→ Exercise requirements:
Beneath this line are the data; copy exactly the part of them that opens with the line containing "right ankle: (395, 487)" and closes with the line containing "right eye: (377, 104)", and only that part.

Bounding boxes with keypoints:

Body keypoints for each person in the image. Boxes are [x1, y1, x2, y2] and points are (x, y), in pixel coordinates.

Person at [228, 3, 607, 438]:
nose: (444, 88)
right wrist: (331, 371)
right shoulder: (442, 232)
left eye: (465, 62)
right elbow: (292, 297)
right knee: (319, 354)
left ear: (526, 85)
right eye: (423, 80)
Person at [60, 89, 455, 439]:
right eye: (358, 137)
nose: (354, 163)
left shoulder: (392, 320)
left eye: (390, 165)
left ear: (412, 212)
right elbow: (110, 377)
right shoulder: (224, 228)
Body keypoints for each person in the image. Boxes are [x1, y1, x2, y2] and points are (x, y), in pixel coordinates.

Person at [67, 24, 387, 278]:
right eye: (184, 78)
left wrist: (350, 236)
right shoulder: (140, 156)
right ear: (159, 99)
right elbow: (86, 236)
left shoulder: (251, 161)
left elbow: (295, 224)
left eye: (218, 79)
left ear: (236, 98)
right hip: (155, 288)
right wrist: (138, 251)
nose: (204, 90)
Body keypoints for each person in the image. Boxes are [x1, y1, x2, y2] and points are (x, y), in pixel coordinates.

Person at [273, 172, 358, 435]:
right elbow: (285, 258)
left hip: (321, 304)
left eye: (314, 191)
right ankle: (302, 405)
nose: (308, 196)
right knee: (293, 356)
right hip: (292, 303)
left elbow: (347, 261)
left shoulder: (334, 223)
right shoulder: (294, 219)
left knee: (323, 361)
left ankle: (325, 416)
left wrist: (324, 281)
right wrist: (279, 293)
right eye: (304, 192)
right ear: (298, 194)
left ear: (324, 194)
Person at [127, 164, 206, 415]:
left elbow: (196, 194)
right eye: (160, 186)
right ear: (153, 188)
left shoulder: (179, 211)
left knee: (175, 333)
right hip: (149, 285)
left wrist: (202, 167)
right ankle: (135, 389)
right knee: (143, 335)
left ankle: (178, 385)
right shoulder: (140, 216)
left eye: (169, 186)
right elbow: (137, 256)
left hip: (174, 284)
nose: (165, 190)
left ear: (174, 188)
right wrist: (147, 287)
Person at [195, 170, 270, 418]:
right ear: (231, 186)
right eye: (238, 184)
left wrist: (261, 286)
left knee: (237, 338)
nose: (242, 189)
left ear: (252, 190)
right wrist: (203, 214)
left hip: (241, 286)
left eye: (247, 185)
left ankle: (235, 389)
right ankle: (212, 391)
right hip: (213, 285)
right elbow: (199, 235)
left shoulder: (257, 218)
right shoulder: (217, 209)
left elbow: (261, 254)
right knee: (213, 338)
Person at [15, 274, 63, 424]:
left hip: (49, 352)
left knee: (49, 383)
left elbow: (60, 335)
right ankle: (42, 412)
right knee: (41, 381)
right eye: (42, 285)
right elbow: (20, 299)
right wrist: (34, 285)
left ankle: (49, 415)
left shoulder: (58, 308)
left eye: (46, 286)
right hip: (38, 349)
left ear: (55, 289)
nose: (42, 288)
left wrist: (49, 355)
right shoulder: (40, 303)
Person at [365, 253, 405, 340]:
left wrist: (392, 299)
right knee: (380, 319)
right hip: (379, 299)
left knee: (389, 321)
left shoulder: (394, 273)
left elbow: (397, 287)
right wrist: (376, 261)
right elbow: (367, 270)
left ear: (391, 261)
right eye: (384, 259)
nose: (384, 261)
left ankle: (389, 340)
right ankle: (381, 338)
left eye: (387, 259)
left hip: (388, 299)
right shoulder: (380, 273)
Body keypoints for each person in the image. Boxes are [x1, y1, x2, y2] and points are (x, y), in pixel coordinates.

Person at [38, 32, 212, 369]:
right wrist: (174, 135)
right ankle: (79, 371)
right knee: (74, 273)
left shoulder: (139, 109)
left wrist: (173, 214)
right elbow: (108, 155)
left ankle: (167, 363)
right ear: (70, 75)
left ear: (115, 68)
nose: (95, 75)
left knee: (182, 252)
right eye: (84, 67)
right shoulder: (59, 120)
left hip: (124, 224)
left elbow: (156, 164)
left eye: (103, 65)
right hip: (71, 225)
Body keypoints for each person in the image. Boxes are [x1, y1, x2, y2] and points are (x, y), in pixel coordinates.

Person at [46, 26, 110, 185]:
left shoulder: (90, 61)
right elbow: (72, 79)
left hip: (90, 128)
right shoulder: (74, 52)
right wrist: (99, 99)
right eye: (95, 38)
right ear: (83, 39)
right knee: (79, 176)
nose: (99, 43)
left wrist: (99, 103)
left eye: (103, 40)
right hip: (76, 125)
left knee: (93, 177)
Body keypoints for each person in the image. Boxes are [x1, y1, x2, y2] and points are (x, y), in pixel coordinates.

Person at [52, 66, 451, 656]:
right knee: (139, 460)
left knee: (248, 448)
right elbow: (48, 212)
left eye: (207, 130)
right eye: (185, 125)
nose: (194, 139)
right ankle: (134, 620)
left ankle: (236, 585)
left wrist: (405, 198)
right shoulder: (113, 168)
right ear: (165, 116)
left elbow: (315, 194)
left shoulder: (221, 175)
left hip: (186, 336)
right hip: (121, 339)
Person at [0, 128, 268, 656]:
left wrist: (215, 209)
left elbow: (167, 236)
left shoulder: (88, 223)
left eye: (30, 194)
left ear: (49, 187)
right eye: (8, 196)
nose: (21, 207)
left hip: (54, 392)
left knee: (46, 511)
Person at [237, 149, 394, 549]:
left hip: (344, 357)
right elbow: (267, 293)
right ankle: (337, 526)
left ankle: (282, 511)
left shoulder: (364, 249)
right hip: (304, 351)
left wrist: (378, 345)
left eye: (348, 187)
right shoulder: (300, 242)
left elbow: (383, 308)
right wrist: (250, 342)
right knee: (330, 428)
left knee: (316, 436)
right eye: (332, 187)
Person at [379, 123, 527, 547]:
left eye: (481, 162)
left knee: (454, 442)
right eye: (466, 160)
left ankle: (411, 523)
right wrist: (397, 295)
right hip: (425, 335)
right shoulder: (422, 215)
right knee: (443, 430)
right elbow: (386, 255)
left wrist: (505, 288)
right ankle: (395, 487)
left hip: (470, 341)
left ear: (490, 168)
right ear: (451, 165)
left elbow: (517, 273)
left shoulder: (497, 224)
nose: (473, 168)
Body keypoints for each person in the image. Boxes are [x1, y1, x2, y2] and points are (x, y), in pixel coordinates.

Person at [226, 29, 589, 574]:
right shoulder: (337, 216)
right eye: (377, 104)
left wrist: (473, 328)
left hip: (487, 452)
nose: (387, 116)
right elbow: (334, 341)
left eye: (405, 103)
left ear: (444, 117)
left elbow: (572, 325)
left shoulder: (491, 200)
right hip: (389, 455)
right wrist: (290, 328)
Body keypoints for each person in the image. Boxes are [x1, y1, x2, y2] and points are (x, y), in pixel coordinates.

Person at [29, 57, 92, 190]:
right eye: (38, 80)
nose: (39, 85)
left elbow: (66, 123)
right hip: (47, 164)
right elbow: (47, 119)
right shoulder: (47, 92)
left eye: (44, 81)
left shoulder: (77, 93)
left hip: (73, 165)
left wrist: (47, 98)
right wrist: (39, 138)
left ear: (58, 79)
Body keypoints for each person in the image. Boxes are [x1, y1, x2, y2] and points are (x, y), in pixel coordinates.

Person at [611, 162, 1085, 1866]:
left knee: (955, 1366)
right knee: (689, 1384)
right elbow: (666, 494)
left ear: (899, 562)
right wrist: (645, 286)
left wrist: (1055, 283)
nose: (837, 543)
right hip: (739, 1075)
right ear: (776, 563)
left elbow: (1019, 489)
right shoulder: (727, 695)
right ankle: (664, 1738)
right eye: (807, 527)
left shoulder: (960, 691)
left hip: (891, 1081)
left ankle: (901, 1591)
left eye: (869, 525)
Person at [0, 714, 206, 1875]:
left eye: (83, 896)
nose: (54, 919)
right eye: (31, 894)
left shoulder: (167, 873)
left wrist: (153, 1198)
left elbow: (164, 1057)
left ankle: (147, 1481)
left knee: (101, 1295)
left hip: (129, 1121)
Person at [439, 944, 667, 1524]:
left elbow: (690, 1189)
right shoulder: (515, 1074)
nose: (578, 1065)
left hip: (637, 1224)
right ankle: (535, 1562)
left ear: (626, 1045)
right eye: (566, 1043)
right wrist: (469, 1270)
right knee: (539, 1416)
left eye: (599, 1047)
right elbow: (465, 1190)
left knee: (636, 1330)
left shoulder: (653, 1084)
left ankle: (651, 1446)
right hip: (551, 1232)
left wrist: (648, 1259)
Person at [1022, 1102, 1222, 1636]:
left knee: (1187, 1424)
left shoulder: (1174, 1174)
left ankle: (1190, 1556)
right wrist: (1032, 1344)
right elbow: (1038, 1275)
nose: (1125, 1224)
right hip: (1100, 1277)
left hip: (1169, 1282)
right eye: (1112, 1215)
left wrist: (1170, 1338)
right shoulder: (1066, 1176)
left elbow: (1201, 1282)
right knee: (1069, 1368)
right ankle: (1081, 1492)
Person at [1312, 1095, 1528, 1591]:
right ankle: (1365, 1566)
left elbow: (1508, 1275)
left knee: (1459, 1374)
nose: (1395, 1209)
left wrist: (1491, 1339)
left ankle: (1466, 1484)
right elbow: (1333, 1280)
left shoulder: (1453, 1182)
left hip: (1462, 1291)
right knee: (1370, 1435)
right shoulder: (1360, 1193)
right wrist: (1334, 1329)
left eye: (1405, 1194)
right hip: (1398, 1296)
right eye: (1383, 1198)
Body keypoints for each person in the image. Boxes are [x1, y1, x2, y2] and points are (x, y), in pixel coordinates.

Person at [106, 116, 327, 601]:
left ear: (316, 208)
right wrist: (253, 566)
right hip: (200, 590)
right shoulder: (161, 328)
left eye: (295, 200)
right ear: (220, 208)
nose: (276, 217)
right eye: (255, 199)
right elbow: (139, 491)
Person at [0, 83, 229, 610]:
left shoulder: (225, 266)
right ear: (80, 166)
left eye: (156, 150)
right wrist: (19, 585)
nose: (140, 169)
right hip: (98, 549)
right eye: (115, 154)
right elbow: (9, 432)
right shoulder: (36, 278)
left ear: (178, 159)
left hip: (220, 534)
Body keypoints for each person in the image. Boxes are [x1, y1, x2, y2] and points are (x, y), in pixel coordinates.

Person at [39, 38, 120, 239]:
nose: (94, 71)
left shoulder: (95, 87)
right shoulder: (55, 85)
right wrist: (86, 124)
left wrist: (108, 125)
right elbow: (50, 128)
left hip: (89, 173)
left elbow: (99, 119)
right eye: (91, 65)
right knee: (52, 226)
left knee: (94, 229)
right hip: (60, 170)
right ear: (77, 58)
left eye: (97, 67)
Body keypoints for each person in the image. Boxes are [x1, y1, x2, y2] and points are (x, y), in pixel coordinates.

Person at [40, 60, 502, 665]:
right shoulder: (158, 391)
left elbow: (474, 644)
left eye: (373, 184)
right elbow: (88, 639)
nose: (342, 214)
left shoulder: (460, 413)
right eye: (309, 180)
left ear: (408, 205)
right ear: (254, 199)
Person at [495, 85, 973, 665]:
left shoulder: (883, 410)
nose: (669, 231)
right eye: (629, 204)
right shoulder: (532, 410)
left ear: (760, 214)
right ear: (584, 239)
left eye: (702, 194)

→ Task answer:
right ankle: (395, 487)
left hip: (470, 341)
left ear: (490, 168)
right ear: (451, 165)
left elbow: (517, 273)
left shoulder: (497, 224)
nose: (473, 168)
Body keypoints for each person in the image. Boxes are [x1, y1, x2, y2] and points are (x, y), in pixel coordinates.

Person at [226, 29, 589, 574]:
right shoulder: (337, 216)
right eye: (377, 104)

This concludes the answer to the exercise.